Who are you ignoring? (or why it’s so important to acknowledge others)

I originally wrote this blog post back in May 2013, shortly after I returned from a visit to India.  I came up recently in conversation because I was talking to a client about how important it is to deliberately make the time to acknowledge the work done and effort made by staff members.  When you acknowledge people, you validate them.  What you’re really telling each one of them is that I noticed what you did and I appreciate you for doing it.  Not surprisingly, it’s also a HUGE motivator.  Here is the story from over eight years ago, but still as relevant today as it was then.

My Bollywood movie adventure

acknowledgeLast month I experienced a Bollywood movie in an Indian movie theatre. For those unversed in such amusements, Bollywood movies are legendary for their melodramatic storylines and catchy song-and-dance numbers, and wildly popular amongst the locals.  The movie itself was an exhilarating feast for the senses, but the event I really remember occurred even before I entered the theatre.

Because of terrorist threats in recent years, you are required to endure airport-like security before you can enter a movie house in India.  You place your handbag on the x-ray belt, walk through a metal detector, and then you’re patted down by a security guard before you can get to the popcorn and candy counter.  As I walked up to the security guard for my pat-down, I wished her good evening and asked her how she was.  Seemingly surprised, she responded eagerly.

A moment later, as she passed the wand over my shirt, she said, “You know, I say good afternoon or good evening to over 500 people daily as they come through these gates, and I can count on one hand the number of times someone responds to me.  You wished me before I even had a chance to say something to you first!

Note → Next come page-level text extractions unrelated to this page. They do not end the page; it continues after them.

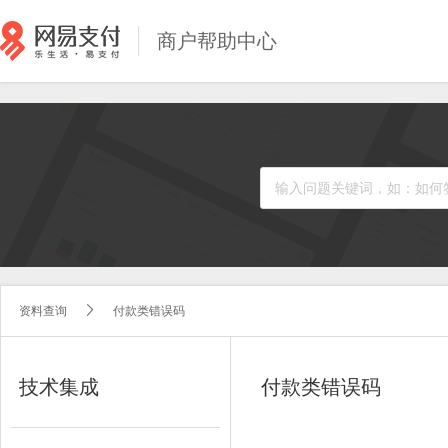
商户帮助中心
资料查询
付款类错误码


技术集成
付款类错误码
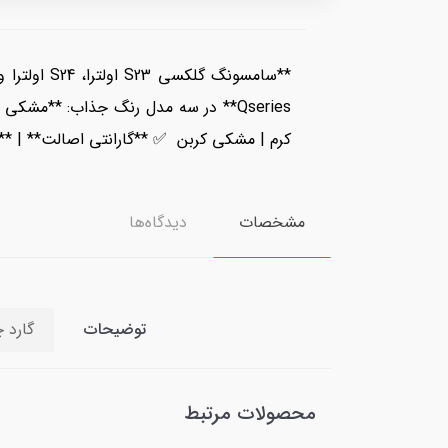
Qseries** در سه مدل رنگ جذاب: **م
کرم | مشکی کربن ✅ **گارانتی اصالت** | **طراحی اسپورت و م
مشخصات
دیدگاه‌ها
توضیحات
گارد چرم pc محافظ لنزدار اورجینال برند
محصولات مرتبط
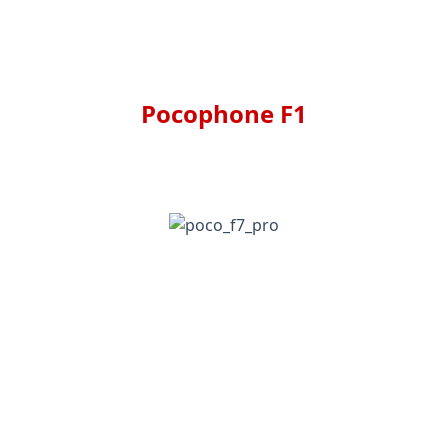
Pocophone F1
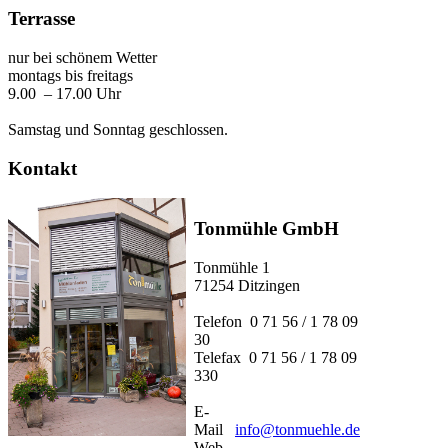
Terrasse
nur bei schönem Wetter
montags bis freitags
9.00 – 17.00 Uhr
Samstag und Sonntag geschlossen.
Kontakt
Tonmühle GmbH
Tonmühle 1
71254 Ditzingen
Telefon 0 71 56 / 1 78 09
30
Telefax 0 71 56 / 1 78 09
330
E-
Mail
info@tonmuehle.de
Web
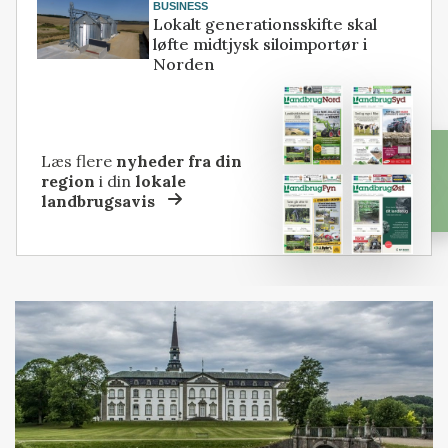
BUSINESS
Lokalt generationsskifte skal
løfte midtjysk siloimportør i
Norden
Læs flere
nyheder fra din
region
i din
lokale
landbrugsavis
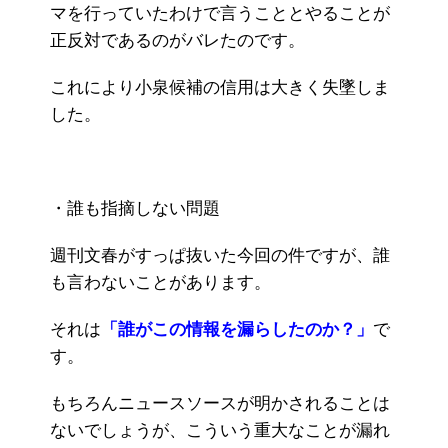
マを行っていたわけで言うこととやることが
正反対であるのがバレたのです。
これにより小泉候補の信用は大きく失墜しま
した。
・誰も指摘しない問題
週刊文春がすっぱ抜いた今回の件ですが、誰
も言わないことがあります。
それは
「誰がこの情報を漏らしたのか？」
で
す。
もちろんニュースソースが明かされることは
ないでしょうが、こういう重大なことが漏れ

That rarely happens!”  Seeing the incredulous look on my face, she continued “It’s because most people don’t consider me to be important, I’m just part of the furniture, I’m invisible to so many that it’s okay to ignore me.”

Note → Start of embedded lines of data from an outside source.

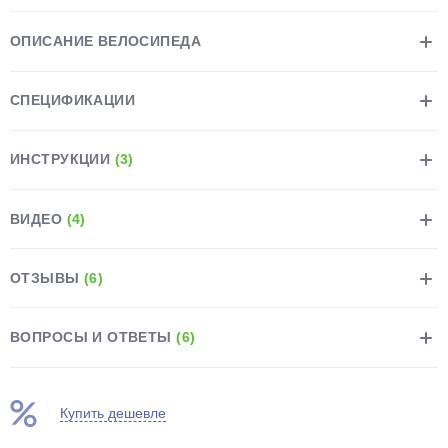
ОПИСАНИЕ ВЕЛОСИПЕДА
СПЕЦИФИКАЦИИ
ИНСТРУКЦИИ
(3)
ВИДЕО
(4)
ОТЗЫВЫ
(6)
ВОПРОСЫ И ОТВЕТЫ
(6)
Купить дешевле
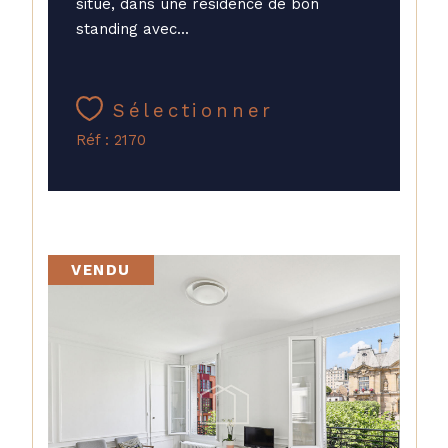
situé, dans une résidence de bon
standing avec...
Sélectionner
Réf : 2170
VENDU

Who are you forgetting to acknowledge?

Do you have people in your workplace who do routine or basic jobs?  The guard at the front desk, the janitor, the maintenance guy who keeps the air-conditioning or heat just right, the receptionist down the hall – are they invisible to you?  Do you wish them good morning when you come in to work?  Do you know their names?  One of the most effective ways to build up people is to acknowledge them, and it is what separates exceptional leaders from everyone else.

So who are you ignoring?  Or acknowledging?  Please share your experiences by adding to the Comments link below.


  • Hello Merge!

    Isn’t it a sad commentary on people that they feel it’s okay to ignore ANYONE, in any circumstances. Nobody is so important to justify not practicing basic courtesy. This should not be a leadership issue, but everyday decency, as it applies everywhere – not just in the workplace.

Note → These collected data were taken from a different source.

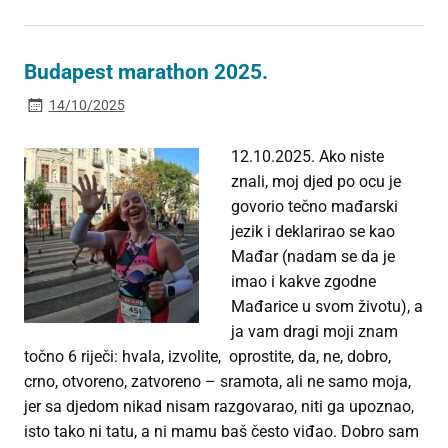
Budapest marathon 2025.
14/10/2025
12.10.2025. Ako niste
znali, moj djed po ocu je
govorio tečno mađarski
jezik i deklarirao se kao
Mađar (nadam se da je
imao i kakve zgodne
Mađarice u svom životu), a
ja vam dragi moji znam
točno 6 riječi: hvala, izvolite, oprostite, da, ne, dobro,
crno, otvoreno, zatvoreno – sramota, ali ne samo moja,
jer sa djedom nikad nisam razgovarao, niti ga upoznao,
isto tako ni tatu, a ni mamu baš često viđao. Dobro sam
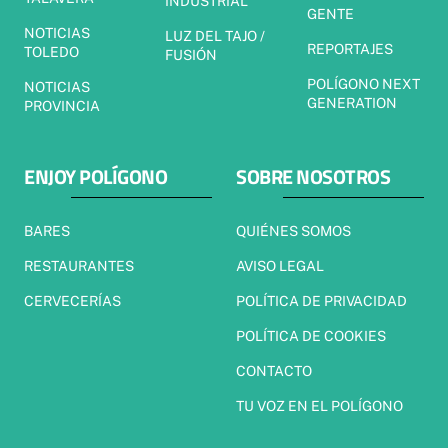
INDUSTRIAL
GENTE
NOTICIAS
LUZ DEL TAJO /
REPORTAJES
TOLEDO
FUSIÓN
POLÍGONO NEXT
NOTICIAS
GENERATION
PROVINCIA
ENJOY POLÍGONO
SOBRE NOSOTROS
BARES
QUIÉNES SOMOS
RESTAURANTES
AVISO LEGAL
CERVECERÍAS
POLÍTICA DE PRIVACIDAD
POLÍTICA DE COOKIES
CONTACTO
TU VOZ EN EL POLÍGONO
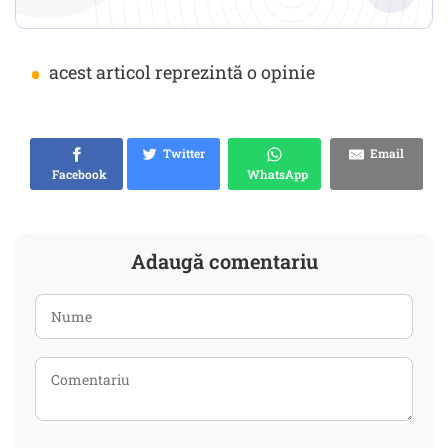
•
acest articol reprezintă o opinie
Twitter
Email
Facebook
WhatsApp
Adaugă comentariu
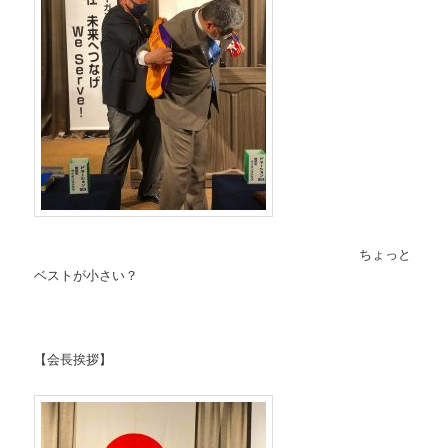
ちょっと
ベストが小さい？
【会長挨拶】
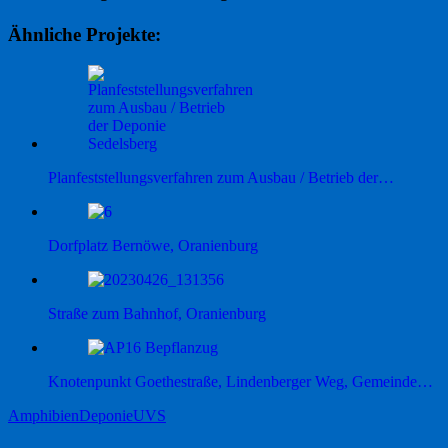
Ähnliche Projekte:
Planfeststellungsverfahren zum Ausbau / Betrieb der…
Dorfplatz Bernöwe, Oranienburg
Straße zum Bahnhof, Oranienburg
Knotenpunkt Goethestraße, Lindenberger Weg, Gemeinde…
Amphibien
Deponie
UVS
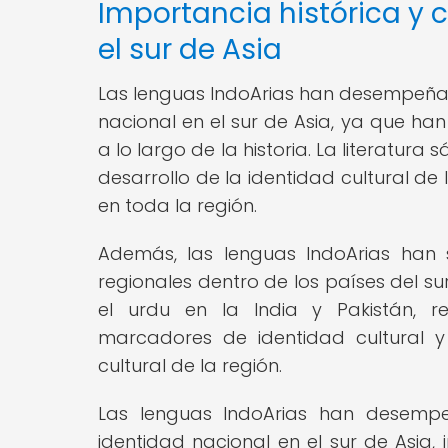
Importancia histórica y c
el sur de Asia
Las lenguas IndoArias han desempeñado
nacional en el sur de Asia, ya que han s
a lo largo de la historia. La literatura
desarrollo de la identidad cultural de la
en toda la región.
Además, las lenguas IndoArias han 
regionales dentro de los países del sur
el urdu en la India y Pakistán, 
marcadores de identidad cultural y 
cultural de la región.
Las lenguas IndoArias han desempe
identidad nacional en el sur de Asia, i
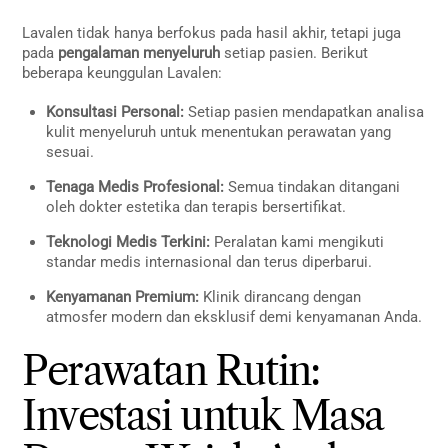
Lavalen tidak hanya berfokus pada hasil akhir, tetapi juga
pada
pengalaman menyeluruh
setiap pasien. Berikut
beberapa keunggulan Lavalen:
Konsultasi Personal:
Setiap pasien mendapatkan analisa
kulit menyeluruh untuk menentukan perawatan yang
sesuai.
Tenaga Medis Profesional:
Semua tindakan ditangani
oleh dokter estetika dan terapis bersertifikat.
Teknologi Medis Terkini:
Peralatan kami mengikuti
standar medis internasional dan terus diperbarui.
Kenyamanan Premium:
Klinik dirancang dengan
atmosfer modern dan eksklusif demi kenyamanan Anda.
Perawatan Rutin:
Investasi untuk Masa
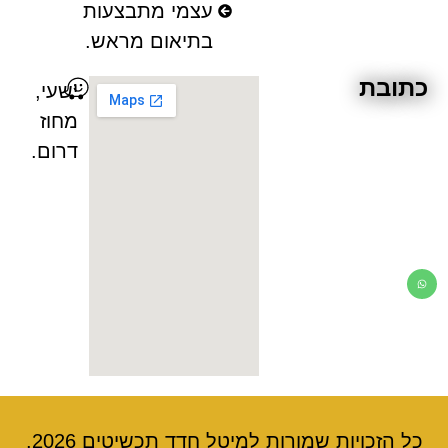
עצמי מתבצעות
בתיאום מראש.
כתובת
ישעי,
מחוז
דרום.
כל הזכויות שמורות למיטל חדד תכשיטים 2026.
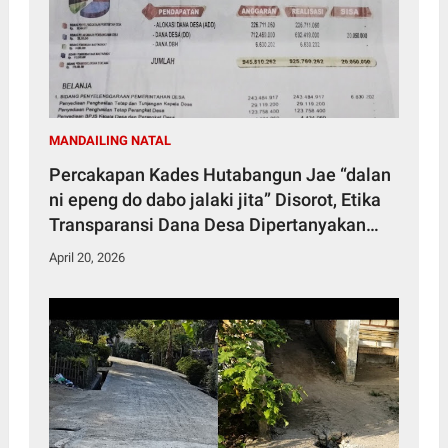
MANDAILING NATAL
Percakapan Kades Hutabangun Jae “dalan
ni epeng do dabo jalaki jita” Disorot, Etika
Transparansi Dana Desa Dipertanyakan
Publik
April 20, 2026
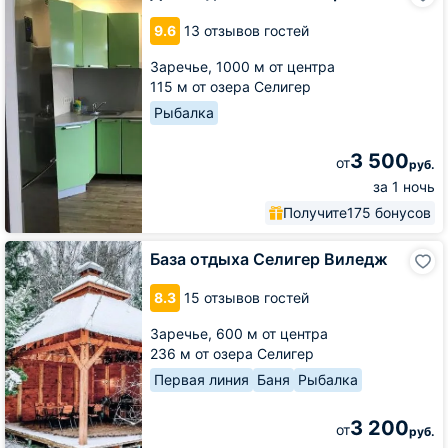
На
9.6
13 отзывов гостей
Селигере
Заречье,
1000 м от центра
115 м от озера Селигер
Рыбалка
3 500
от
руб.
за 1 ночь
Получите
175 бонусов
База
База отдыха Селигер Виледж
отдыха
Селигер
8.3
15 отзывов гостей
Виледж
Заречье,
600 м от центра
236 м от озера Селигер
Первая линия
Баня
Рыбалка
3 200
от
руб.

    That said, however, I agree that this is one of the most powerful and positive things you can do with your staff. I just wish that people didn’t have to be told.

  • Your point is correct, it’s critical that we always acknowledge people at all levels of involvement in a business or elsewhere. I frequently find that it makes them feel good to be noticed and engaged in an exchange of conversation, if only for a short time. The benefit is that it makes the person that you are engaging feel better about their interaction with you. In return, you receive the benefit of making a new friend, if even for only a few moments.

    When you make interaction with others important, it results in confident and courage-building for others. The benefits are immense and long-term.

  • Good point Jim about the two-way value. I was originally thinking only about how acknowledging people builds THEM up, but you are absolutely correct in that it also makes US feel good about ourselves. Thanks for adding to the discussion.

  • I could not agree more. It’s important to acknowledge people as it builds them up, and yes, it also makes us feel good about ourselves. Here’s another benefit: we might learn something. I’ve found from having worked in several places that the security officers, custodians and other “invisible” people know more about what’s going on than some of the top brass. And they’re usually more interesting to talk to as well!

  • So true Paul. In fact, I’ve also discovered that the “invisible” people are the BEST sources of information!